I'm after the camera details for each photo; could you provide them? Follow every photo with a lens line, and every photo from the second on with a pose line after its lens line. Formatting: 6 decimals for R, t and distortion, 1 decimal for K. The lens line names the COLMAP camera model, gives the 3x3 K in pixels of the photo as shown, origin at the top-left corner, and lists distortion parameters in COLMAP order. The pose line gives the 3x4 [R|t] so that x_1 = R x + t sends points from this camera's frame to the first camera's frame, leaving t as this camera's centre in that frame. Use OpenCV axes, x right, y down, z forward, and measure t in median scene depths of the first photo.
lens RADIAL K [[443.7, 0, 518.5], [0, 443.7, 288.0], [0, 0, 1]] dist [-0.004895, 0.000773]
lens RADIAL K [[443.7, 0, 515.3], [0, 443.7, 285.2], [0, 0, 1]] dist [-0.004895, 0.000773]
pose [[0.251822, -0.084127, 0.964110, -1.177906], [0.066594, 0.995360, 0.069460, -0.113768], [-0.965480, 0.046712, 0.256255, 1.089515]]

| Work instruction |
What is needed here is a word-for-word copy of the whole listing.

| Response area |
I'm after the camera details for each photo; could you provide them? Follow every photo with a lens line, and every photo from the second on with a pose line after its lens line. Formatting: 6 decimals for R, t and distortion, 1 decimal for K. The lens line names the COLMAP camera model, gives the 3x3 K in pixels of the photo as shown, origin at the top-left corner, and lists distortion parameters in COLMAP order. The pose line gives the 3x4 [R|t] so that x_1 = R x + t sends points from this camera's frame to the first camera's frame, leaving t as this camera's centre in that frame. Use OpenCV axes, x right, y down, z forward, and measure t in median scene depths of the first photo.
lens RADIAL K [[443.7, 0, 518.5], [0, 443.7, 288.0], [0, 0, 1]] dist [-0.004895, 0.000773]
lens RADIAL K [[443.7, 0, 515.3], [0, 443.7, 285.2], [0, 0, 1]] dist [-0.004895, 0.000773]
pose [[0.251822, -0.084127, 0.964110, -1.177906], [0.066594, 0.995360, 0.069460, -0.113768], [-0.965480, 0.046712, 0.256255, 1.089515]]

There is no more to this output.